I was, I realised as Joe Marcus and I headed back towards the hospital with Riley in the Bell, getting far too used to travelling everywhere by helicopter. Being grounded was going to seem very restrictive after all this.

What I needed was to get out on a fast bike on an open road and blow the cobwebs out of my head. I still hadn’t replaced my Buell Firebolt after it was written-off by a bunch of kidnappers. Sean’s own bike remained under a cover in the parking garage below our building. I thought longingly of the Honda FireBlade I’d left behind in the UK, sitting equally dormant in the back of my parents’ garage. Maybe I’d get over there this year and take it out for a blast — if the tyres weren’t flat-spotted with standing and the fuel left in the tank hadn’t gone off.

Or maybe not.

Unable to side-track myself any longer, I dragged my mind back to Hope Tyler. I knew I was putting off examining what I’d seen and heard, and what it might mean. Hope was a confirmed thief, no two ways about it. She was too quick with her fingers to be anything else and it would seem that she’d trained Lemon to aid and abet. I wondered what the RSPCA or PETA would have to say about that.

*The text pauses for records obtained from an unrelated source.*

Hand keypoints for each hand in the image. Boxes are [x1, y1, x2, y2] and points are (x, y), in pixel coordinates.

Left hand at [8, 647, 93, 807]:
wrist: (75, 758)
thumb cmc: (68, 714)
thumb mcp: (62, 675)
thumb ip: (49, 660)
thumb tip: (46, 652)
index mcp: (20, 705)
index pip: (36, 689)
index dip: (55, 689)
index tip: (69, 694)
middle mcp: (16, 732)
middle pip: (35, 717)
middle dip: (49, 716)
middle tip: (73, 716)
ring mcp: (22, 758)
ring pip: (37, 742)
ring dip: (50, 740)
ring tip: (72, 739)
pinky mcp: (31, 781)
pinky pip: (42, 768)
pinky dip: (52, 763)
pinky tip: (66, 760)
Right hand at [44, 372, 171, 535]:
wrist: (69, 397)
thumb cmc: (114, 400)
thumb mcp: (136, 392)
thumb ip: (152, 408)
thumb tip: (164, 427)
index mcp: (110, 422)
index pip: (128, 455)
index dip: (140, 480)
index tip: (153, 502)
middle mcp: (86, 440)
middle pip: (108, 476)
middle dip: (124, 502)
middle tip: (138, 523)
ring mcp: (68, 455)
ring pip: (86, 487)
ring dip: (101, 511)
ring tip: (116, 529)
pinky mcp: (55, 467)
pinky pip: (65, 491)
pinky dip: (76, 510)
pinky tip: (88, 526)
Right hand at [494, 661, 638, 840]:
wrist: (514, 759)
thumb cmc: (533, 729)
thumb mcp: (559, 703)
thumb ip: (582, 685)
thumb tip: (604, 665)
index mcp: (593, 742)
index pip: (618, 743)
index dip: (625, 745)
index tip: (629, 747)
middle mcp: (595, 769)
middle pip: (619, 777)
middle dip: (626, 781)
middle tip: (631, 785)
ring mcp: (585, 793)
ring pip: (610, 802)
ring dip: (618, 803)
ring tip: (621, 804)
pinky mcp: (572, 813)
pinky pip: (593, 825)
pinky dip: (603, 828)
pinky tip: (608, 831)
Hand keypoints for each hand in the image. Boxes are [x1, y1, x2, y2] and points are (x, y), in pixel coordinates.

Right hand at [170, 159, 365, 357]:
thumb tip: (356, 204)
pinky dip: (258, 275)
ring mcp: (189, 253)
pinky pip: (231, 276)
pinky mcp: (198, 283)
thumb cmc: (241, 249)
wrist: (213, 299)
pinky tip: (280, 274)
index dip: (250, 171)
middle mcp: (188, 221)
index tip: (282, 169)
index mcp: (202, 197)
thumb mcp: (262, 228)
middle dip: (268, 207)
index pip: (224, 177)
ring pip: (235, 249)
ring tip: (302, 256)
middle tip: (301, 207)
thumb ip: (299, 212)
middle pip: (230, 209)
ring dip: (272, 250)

Still, if Hope had been helping herself from other disaster sites, would that really be enough to cause the rumours Mrs Hamilton had heard all the way back in New York? Hope struck me as a collector of pretty things rather than a serious player, but that didn’t mean she hadn’t tried to offload some of her booty in search of yet more pretty things. Wouldn’t take much carelessness there for her activities to come to light.

Kyle Stephens had known what was going on — that much was clear from her reaction. When had he found out, and what had he been intending to do about it? I got the impression from Mrs Hamilton that what she really wanted was not confirmation or denial of the thefts, but for the problem to be simply made to go away. She had asked Stephens to take care of it for her.

Instead he’d got himself killed.

I was still tumbling those thoughts over and round when Riley set the Bell down on the pad outside the hospital and the engines spun down.

“I never trust a woman when she goes quiet,” Joe Marcus said as we hopped down onto the baked concrete. “What’s on your mind, Charlie?”

“Life, death, the universe and everything,” I said, keeping my tone light. “Any clues?”

“Given some thought to all of it over the years.”

“And?”

He shook his head. “Never did come to any conclusions worth a damn.”

We found Santiago Rojas looking both better and worse.

Better because he was out of his hospital bed and sitting in a low chair by the window. Worse because the bruising had blossomed across his face, turning his skin every colour of pain. He shifted awkwardly when we entered, making as if to rise. Marcus waved him back into his seat.

I introduced them. Rojas clasped Marcus’s hand warmly, his eyes becoming moist. “So, you are one of the people responsible for getting me out of there alive,” he said, his voice husky. “For that, sir, I am forever in your debt.”

“It’s kinda the whole point of what we do,” Joe Marcus said without any hint of embarrassment. I guessed he’d received a lot of similar thanks in his time.

“I would like to give you something,” Rojas went on. “A small gift, from my store. Something of value—”

“That won’t be necessary,” Marcus said quickly, and I couldn’t help wondering what he might have said if I hadn’t been with him. “If you feel you’d like to make a contribution to one of the disaster relief funds, well that would be more than enough.”

“Ah, of course,” Rojas said quickly, not wanting to cause offence. His eyes went from one of us to the other expectantly.

“We wondered if you’d had any more recollections of what happened — just before the earthquake?” I said.